• WORK TO COMPLETE: Copy every item below word for word, keeping each line unchanged and in the same order.

MATERIAL FOR THIS EXERCISE Block Start

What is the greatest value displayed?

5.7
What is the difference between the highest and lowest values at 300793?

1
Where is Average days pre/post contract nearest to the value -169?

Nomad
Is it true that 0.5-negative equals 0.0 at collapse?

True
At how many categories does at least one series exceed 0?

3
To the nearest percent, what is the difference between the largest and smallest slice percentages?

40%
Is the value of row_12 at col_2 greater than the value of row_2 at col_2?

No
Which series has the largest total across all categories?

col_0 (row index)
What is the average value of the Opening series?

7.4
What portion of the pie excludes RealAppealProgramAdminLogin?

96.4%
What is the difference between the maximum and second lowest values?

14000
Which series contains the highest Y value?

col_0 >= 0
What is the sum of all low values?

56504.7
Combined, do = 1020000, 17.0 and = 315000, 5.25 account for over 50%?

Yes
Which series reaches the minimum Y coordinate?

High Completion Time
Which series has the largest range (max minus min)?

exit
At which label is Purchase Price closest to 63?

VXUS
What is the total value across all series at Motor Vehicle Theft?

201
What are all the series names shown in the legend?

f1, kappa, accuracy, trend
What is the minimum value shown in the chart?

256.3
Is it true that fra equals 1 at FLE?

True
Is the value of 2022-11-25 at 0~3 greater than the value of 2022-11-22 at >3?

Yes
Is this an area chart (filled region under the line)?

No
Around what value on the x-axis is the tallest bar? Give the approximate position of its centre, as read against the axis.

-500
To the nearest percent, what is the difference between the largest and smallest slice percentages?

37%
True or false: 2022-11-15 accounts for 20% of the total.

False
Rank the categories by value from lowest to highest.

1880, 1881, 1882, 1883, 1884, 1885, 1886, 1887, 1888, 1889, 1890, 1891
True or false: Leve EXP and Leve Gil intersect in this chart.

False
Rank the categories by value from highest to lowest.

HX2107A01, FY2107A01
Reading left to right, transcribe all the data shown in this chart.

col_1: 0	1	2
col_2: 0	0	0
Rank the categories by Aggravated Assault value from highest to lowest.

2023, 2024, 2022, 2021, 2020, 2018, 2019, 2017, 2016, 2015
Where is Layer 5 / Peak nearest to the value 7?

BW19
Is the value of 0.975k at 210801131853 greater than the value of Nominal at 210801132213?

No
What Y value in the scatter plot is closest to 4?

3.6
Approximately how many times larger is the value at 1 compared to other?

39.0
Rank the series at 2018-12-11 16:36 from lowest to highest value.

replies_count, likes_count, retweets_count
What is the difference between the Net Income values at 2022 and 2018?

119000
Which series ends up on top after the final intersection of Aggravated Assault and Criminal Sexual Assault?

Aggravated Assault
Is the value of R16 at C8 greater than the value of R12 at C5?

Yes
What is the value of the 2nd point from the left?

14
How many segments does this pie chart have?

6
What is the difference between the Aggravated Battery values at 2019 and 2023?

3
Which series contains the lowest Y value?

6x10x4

MATERIAL FOR THIS EXERCISE Block End

• OUTPUT FOR THIS EXERCISE:
What is the greatest value displayed?

5.7
What is the difference between the highest and lowest values at 300793?

1
Where is Average days pre/post contract nearest to the value -169?

Nomad
Is it true that 0.5-negative equals 0.0 at collapse?

True
At how many categories does at least one series exceed 0?

3
To the nearest percent, what is the difference between the largest and smallest slice percentages?

40%
Is the value of row_12 at col_2 greater than the value of row_2 at col_2?

No
Which series has the largest total across all categories?

col_0 (row index)
What is the average value of the Opening series?

7.4
What portion of the pie excludes RealAppealProgramAdminLogin?

96.4%
What is the difference between the maximum and second lowest values?

14000
Which series contains the highest Y value?

col_0 >= 0
What is the sum of all low values?

56504.7
Combined, do = 1020000, 17.0 and = 315000, 5.25 account for over 50%?

Yes
Which series reaches the minimum Y coordinate?

High Completion Time
Which series has the largest range (max minus min)?

exit
At which label is Purchase Price closest to 63?

VXUS
What is the total value across all series at Motor Vehicle Theft?

201
What are all the series names shown in the legend?

f1, kappa, accuracy, trend
What is the minimum value shown in the chart?

256.3
Is it true that fra equals 1 at FLE?

True
Is the value of 2022-11-25 at 0~3 greater than the value of 2022-11-22 at >3?

Yes
Is this an area chart (filled region under the line)?

No
Around what value on the x-axis is the tallest bar? Give the approximate position of its centre, as read against the axis.

-500
To the nearest percent, what is the difference between the largest and smallest slice percentages?

37%
True or false: 2022-11-15 accounts for 20% of the total.

False
Rank the categories by value from lowest to highest.

1880, 1881, 1882, 1883, 1884, 1885, 1886, 1887, 1888, 1889, 1890, 1891
True or false: Leve EXP and Leve Gil intersect in this chart.

False
Rank the categories by value from highest to lowest.

HX2107A01, FY2107A01
Reading left to right, transcribe all the data shown in this chart.

col_1: 0	1	2
col_2: 0	0	0
Rank the categories by Aggravated Assault value from highest to lowest.

2023, 2024, 2022, 2021, 2020, 2018, 2019, 2017, 2016, 2015
Where is Layer 5 / Peak nearest to the value 7?

BW19
Is the value of 0.975k at 210801131853 greater than the value of Nominal at 210801132213?

No
What Y value in the scatter plot is closest to 4?

3.6
Approximately how many times larger is the value at 1 compared to other?

39.0
Rank the series at 2018-12-11 16:36 from lowest to highest value.

replies_count, likes_count, retweets_count
What is the difference between the Net Income values at 2022 and 2018?

119000
Which series ends up on top after the final intersection of Aggravated Assault and Criminal Sexual Assault?

Aggravated Assault
Is the value of R16 at C8 greater than the value of R12 at C5?

Yes
What is the value of the 2nd point from the left?

14
How many segments does this pie chart have?

6
What is the difference between the Aggravated Battery values at 2019 and 2023?

3
Which series contains the lowest Y value?

6x10x4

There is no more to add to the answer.